Il verdetto non riguarda i grandi trafficanti. Del verdetto della Cassazione, precisano fonti della stessa Suprema corte, «non si possono avvantaggiare i detenuti condannati in via definitiva per spaccio di droghe pesanti commesso con l'associazione a delinquere». In base alle ultime stime, in carcere ci sono circa cinque mila detenuti per spaccio di droghe pesanti in associazione, e circa nove mila per spaccio di lieve entità. È quest'ultima "platea" che potrà chiedere il ricalcolo della pena ai giudici dell'esecuzione.



«La decisione della Cassazione mette l'Italia al passo con la giurisprudenza di Strasburgo e, insieme alle due sentenze della Consulta, ci mettono più "in regola" con la Carta di Diritti dell'Uomo» dice Giuseppe Maria Berruti, direttore del massimario della Cassazione.



Il dispositivo sul ricalcolo delle pene.
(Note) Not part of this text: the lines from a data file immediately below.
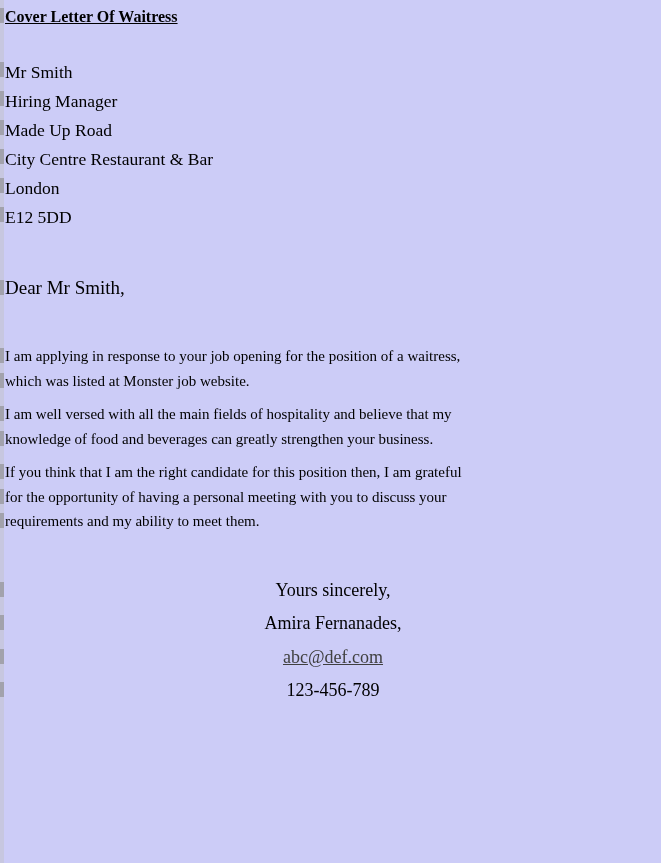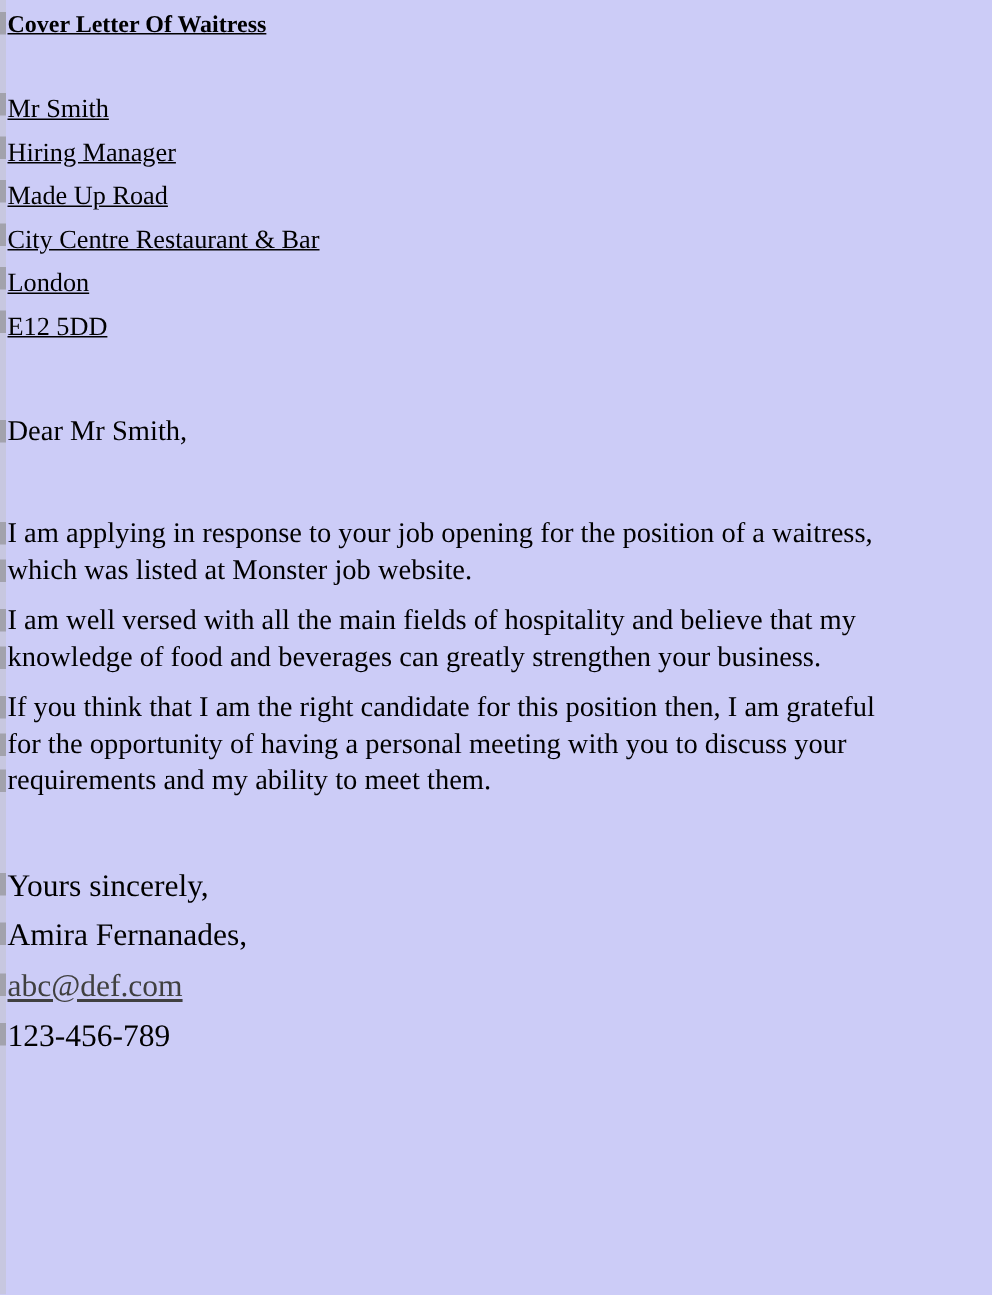--- a/index.html
+++ b/index.html
@@ -27,7 +27,7 @@
     font-size:16px;line-height:26px;margin:0 0 28px 0;font-weight:bold;
   }
   h1.doc-title .u{text-decoration:underline;}
-  .address-line{font-size:17.5px;line-height:29px;white-space:nowrap;text-decoration:underline;}
+  .address-line{font-size:17.5px;line-height:29px;white-space:nowrap;}
   .date-line{font-size:17.5px;line-height:24px;margin-top:9px;white-space:nowrap;}
   .date-line sup{font-size:10.5px;line-height:0;}
   .salutation{font-size:19px;line-height:24px;margin-top:44px;white-space:nowrap;}

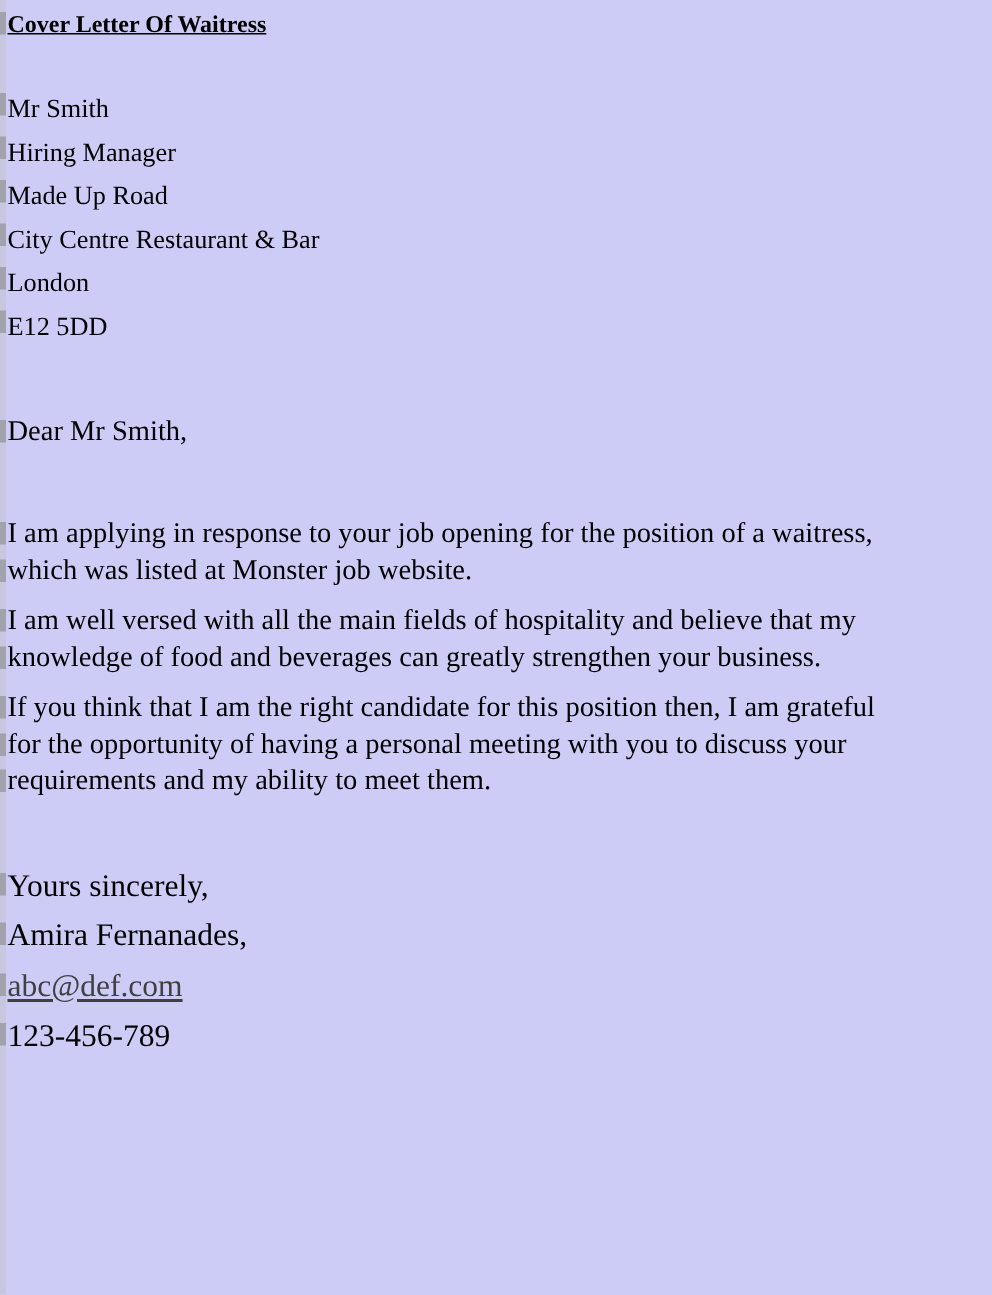--- a/index.html
+++ b/index.html
@@ -33,7 +33,7 @@
   .salutation{font-size:19px;line-height:24px;margin-top:44px;white-space:nowrap;}
   .para{margin:0 0 9px 0;}
   .para.first{margin-top:44px;}
-  .pline{font-size:19px;line-height:24.5px;white-space:nowrap;}
+  .pline{font-size:15px;line-height:24.5px;white-space:nowrap;}
   .closing-vale{margin-top:44px;}
   .cline{font-size:21px;line-height:24.5px;margin-bottom:9px;white-space:nowrap;}
   a.email-link{color:#404040;text-decoration:underline;cursor:pointer;}

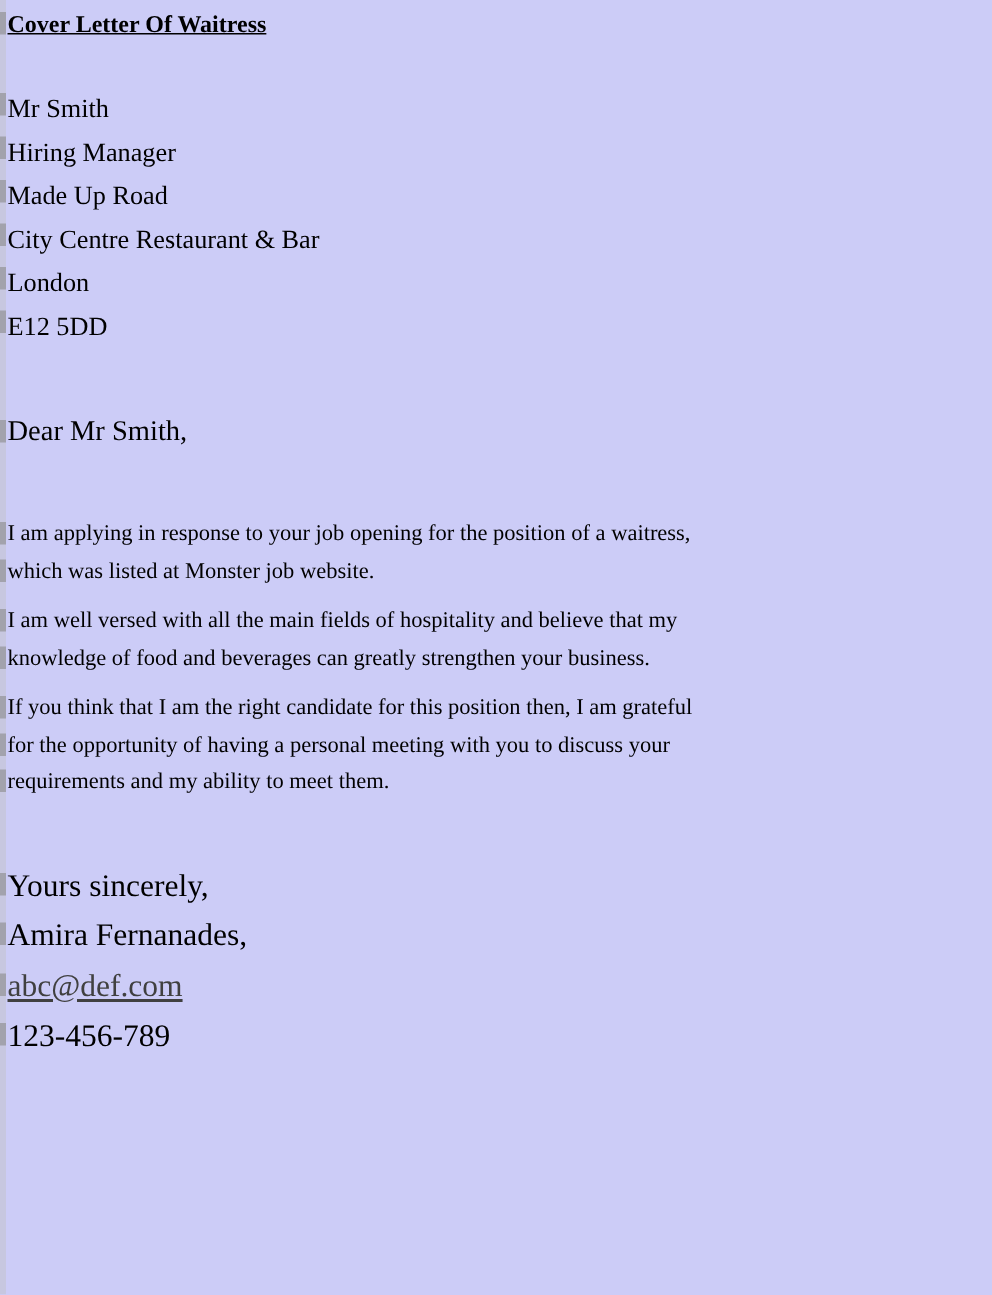--- a/index.html
+++ b/index.html
@@ -35,7 +35,7 @@
   .para.first{margin-top:44px;}
   .pline{font-size:15px;line-height:24.5px;white-space:nowrap;}
   .closing-vale{margin-top:44px;}
-  .cline{font-size:21px;line-height:24.5px;margin-bottom:9px;white-space:nowrap;}
+  .cline{font-size:18px;line-height:24.5px;margin-bottom:9px;white-space:nowrap;text-align:center;}
   a.email-link{color:#404040;text-decoration:underline;cursor:pointer;}
 </style>
 </head>

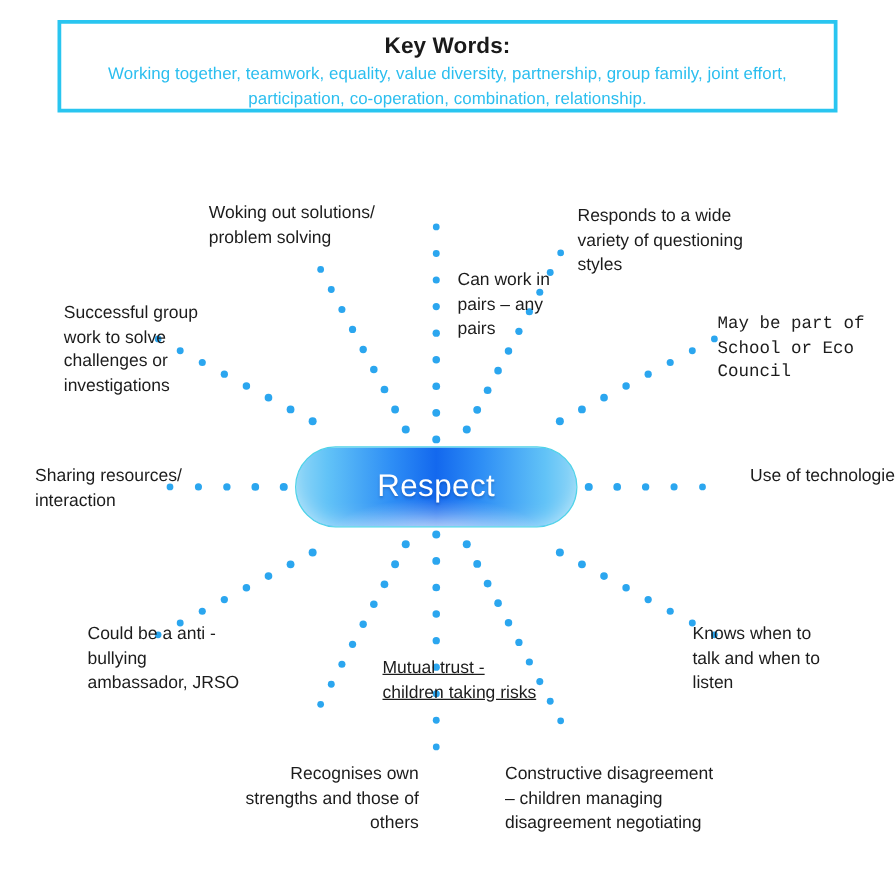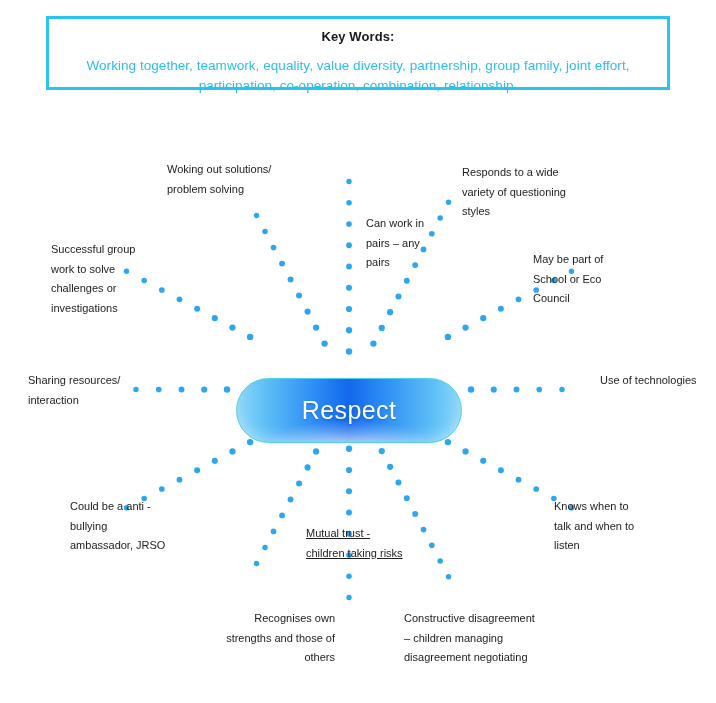--- a/index.html
+++ b/index.html
@@ -34,7 +34,7 @@
     text-align: center;
   }
   #keywords-title {
-    font-size: 13px;
+    font-size: 18px;
     font-weight: bold;
     color: #1a1a1a;
     line-height: 19px;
Ecco la questione di diritto affrontata dalle sezioni unite penali della Cassazione sulla possibilità, per i piccoli spacciatori recidivi condannati in via definitiva, di ottenere la riduzione della pena per effetto della sentenza n.251 del 2012 della Consulta, anche con riferimento alla sentenza n.32 del 2014 della stessa corte.



«Se la dichiarazione di illegittimità costituzionale di una norma penale diversa dalla norma incriminatrice, ma che incide sul trattamento sanzionatorio - recita la "questione" affrontata dalla Cassazione - comporti una rideterminazione della pena in sede di esecuzione, vincendo la preclusione del giudicato». Nella specie «la questione riguardava gli effetti della sentenza n.251 del 2012, che ha dichiarato l'incostituzionalità dell'art.69, comma quarto, Codice penale, nella parte in cui vietava di valutare prevalente la circostanza attenuante di cui all'art.73, comma cinque, del Dpr n.309 del 1990 sulla recidiva di cui all'art.99, comma quarto, Codice penale».



La «soluzione adottata» dai supremi giudici è «affermativa».

«Con la precisazione che - spiega la nota informativa emessa dalle sezioni unite penali - nella specie il giudice dell'esecuzione, ferme le vincolanti valutazioni di merito espresse dal giudice della cognizione nella sentenza della cui esecuzione si tratta, ove ritenga prevalente sulla recidiva la circostanza attenuante di cui all'art.73, comma cinque, Dpr n.309 del 1990, ai fini della rideterminazione della pena dovrà tenere conto del testo di tale disposizione, come ripristinato a seguito della sentenza Corte costituzionale n.32 del 2014, senza tenere conto di successive modifiche legislative».



In pratica, i condannati definitivi con recidiva per piccolo spaccio, potranno ottenere il ricalcolo della pena per l'incostituzionalità della norma che vietava loro la concessione delle circostanze attenuanti, e inoltre il giudice dell'esecuzione incaricato del ricalcolo dovrà tenere presente della "abolizione" della Fini-Giovanardi nella parte che non distingueva tra droghe leggere e pesanti con effetti di aggravio di pena anche per le ipotesi lievi.